Talk to Your Friends

Why not discuss it with your friends? If you don’t feel comfortable telling them the jealous part, you can ask for advice on what to improve and how since they seem to get things right and also they know you better than anyone. There are always things that can be improved. You may not be able to control some things about yourself but you can control your diet, exercise, clothing, hairstyle, and most importantly work on your character traits. Another icing on the cake is to surround yourself with people whose camaraderie makes you feel better about yourself, that really helps, too.

Closing Thoughts

We live in a culture that makes it almost impossible to avoid comparing ourselves to others. But what’s important is not to become slaves to our insecurities and not to inflict unnecessary damage on ourselves or our relationships.

It’s funny how we all envy each other at some point in our lives, and I’m not immune to this. Dealing with my own envy in the past, I was somehow able to open up to a close friend in college and then to a few of my other female friends about some of my insecurities. I found that we’re all just watching each other and assuming every other woman has it better when it comes to life matters and relationships. I would think “Only Katy…” while they were thinking “Only Grace…” And that’s not to say we’re bad or ungrateful, but I think we’ve been given such unrealistic expectations of what “should” complete us, and we’re encouraged to be competitive, that we can’t see our own gifts. The fact is, I have mine, and I always have.

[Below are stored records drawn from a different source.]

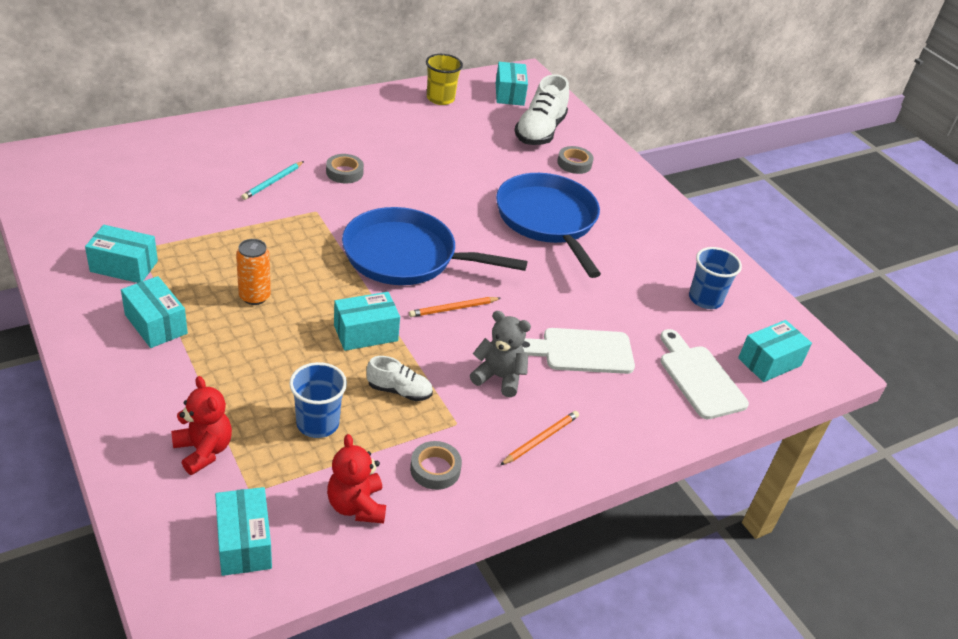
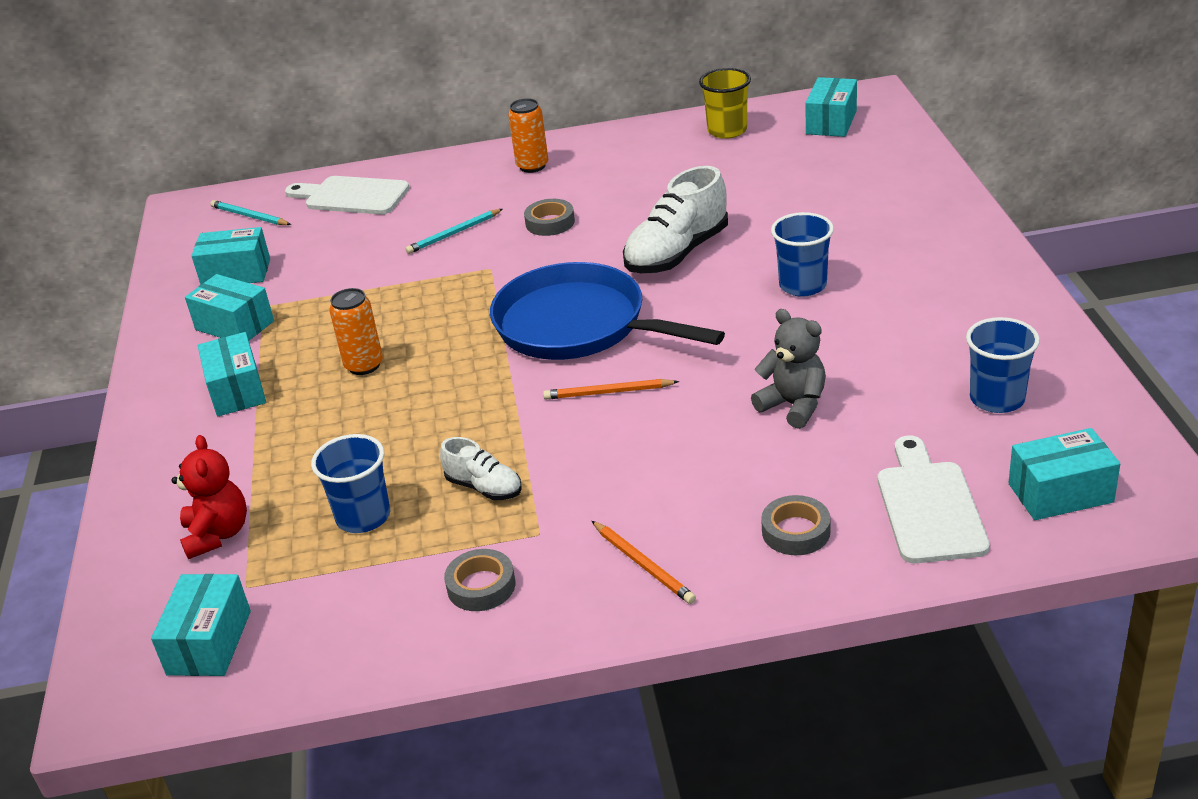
camera: 30 degrees right, 5 degrees down
(87, 167) = (249, 216): none -> turquoise pencil
(308, 125) = (532, 166): none -> orange can
(356, 506) = (360, 618): red teddy bear -> none
(365, 333) = (477, 415): turquoise box -> turquoise box (236, 273)
(499, 377) = (626, 481): grey teddy bear -> grey teddy bear (793, 405)
(540, 131) = (851, 170): white shoe -> white shoe (677, 253)
(540, 439) = (643, 564): orange pencil -> orange pencil turned 75 degrees clockwise
(548, 220) = (803, 285): blue pan -> blue cup
(574, 163) = (882, 212): grey tape -> grey tape (796, 531)
(581, 351) = (763, 457): white cutting board -> white cutting board (352, 196)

I’ve had amazing relationships and incredible friendships, as well as messy ones. The friends I’m jealous of for stability are jealous of me for my adventures.

If this resonates with you, you’re going to figure it out someday, I promise.

Still, I’ve always wondered why I judge myself every day by these standards I don’t even care about. And I’m not too big to admit I’m still learning to re-narrate things that don’t matter, giving myself credit where it’s due, and stop prioritizing things that don’t even serve me. The fact is that writing on topics that move me makes me just as happy as meeting new people.